* [Schriftliche Aufgaben]
**A.** Übertragen Sie den folgenden Satz aus dem Text zum NRW-Beamtenrecht ins Englische: „Der Beamtenbund fürchtet, dass nicht mehr die Qualifikation entscheidend für eine Einstellung oder Beförderung ist, sondern Parteibuch und Sympathie.“
**B.** Greifen Sie den Text zur geplanten Änderung des NRW-Beamtenrechts an seinem Ende auf und schreiben Sie ihn weiter.

* [Seite]
- - - - - - -

NRW-Regierung will Stellenbesetzungen bei Beamten „vereinfachen“: Nach Willkür und Parteibuch?

Die schwarz-grüne Regierung unter Hendrik Wüst wollte das Beamtenrecht in einem nebulösen Verfahren – quasi durch die Hintertür – ändern. Der Beamtenbund fürchtet, dass nicht mehr die Qualifikation entscheidend für eine Einstellung oder Beförderung ist, sondern Parteibuch und Sympathie. Das Vorhaben wurde nun aufgeschoben.

picture alliance / SvenSimon | Malte Ossowski/SVEN SIMON

Das Grundgesetz ist hier eindeutig. In Artikel 33 (2) heißt es: „Jeder Deutsche hat nach seiner Eignung, Befähigung und fachlichen Leistung gleichen Zugang zu jedem öffentlichen Amte.“ Eignung, Befähigung und fachliche Leistung: Darum geht es bei der Einstellung von Bewerbern in den öffentlichen Dienst bzw. bei Beförderungen. Das ist der Verfassungstext. Man weiß zur Genüge, dass die Wirklichkeit oft eine andere ist. Dass politische Haltungen, Parteinähe, Parteizugehörigkeit und Spezlfreundschaften ebenfalls eine Rolle spielen, ist leider Alltag. Bis hinauf in höchste Beamtenränge.

Dass ein Bundesland jetzt aber auch noch per Landesgesetz solche Hintertürchen öffnet, ist dennoch ungewöhnlich. Die schwarz-grüne Koalition in NRW unter Führung des Merkelianers, Mediendarlings und gefühlten Kanzler-Kronprinz Henrik Wüst (CDU) will nun qua Hauruck-Verfahren das NRW-Beamtenrecht ändern: zugunsten von einfacheren Besetzungen und Beförderungen.

- - - - - - -

* [Rohdaten]
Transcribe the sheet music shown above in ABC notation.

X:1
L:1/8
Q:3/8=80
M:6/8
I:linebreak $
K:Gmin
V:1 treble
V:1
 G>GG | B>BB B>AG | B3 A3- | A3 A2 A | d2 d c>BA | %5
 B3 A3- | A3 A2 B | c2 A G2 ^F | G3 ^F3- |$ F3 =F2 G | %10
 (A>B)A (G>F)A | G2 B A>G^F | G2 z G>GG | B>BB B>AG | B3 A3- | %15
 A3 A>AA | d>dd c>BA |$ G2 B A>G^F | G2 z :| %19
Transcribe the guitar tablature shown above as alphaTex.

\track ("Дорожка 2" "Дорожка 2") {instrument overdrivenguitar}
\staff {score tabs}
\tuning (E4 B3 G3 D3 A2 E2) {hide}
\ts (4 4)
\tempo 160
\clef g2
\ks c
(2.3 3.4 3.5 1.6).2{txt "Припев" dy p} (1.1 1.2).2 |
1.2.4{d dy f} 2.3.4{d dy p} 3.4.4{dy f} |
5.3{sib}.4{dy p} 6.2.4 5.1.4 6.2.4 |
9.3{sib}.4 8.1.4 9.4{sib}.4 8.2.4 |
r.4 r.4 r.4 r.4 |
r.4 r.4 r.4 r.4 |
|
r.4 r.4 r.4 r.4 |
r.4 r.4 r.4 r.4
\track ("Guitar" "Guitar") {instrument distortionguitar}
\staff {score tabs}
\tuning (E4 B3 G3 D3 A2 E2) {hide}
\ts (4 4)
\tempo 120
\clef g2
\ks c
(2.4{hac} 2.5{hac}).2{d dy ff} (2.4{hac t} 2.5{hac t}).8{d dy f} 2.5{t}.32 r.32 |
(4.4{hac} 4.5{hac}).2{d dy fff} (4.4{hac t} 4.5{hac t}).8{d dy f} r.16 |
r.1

- - - - - - -

* [Die Antworten]
**A.** The civil servants' association fears that qualifications will no longer be decisive for hiring or promotion, but rather party membership and personal favor.

**B.**
Allein der Ablauf ist skandalös: Man hat die NRW-Kommunalwahl abgewartet und will nun ohne das übliche Anhörungsverfahren die Einstellungs- und Beförderungspraxis bei Beamten radikal vereinfachen. Der Trick: Ursprünglich sollte über ein „Viertes Gesetz zur Änderung des Fachhochschulgesetzes öffentlicher Dienst“ im Oktober 2025 entschieden werden. Dann zogen die Koalitionäre die Abstimmung in das Plenum am 17. September vor. Nur zwei Tage vor der Sitzung tauchte dann ein Änderungsantrag auf. Man will, dass ergänzend zu den dienstlichen Beurteilungen weitere Auswahlinstrumente herangezogen werden könnten. Dabei geht es um – angeblich – „wissenschaftlich fundierte Auswahlmethoden, insbesondere Personalgespräche, strukturierte Interviews, computerbasierte Tests, Assessment-Center und Potenzialanalysen“.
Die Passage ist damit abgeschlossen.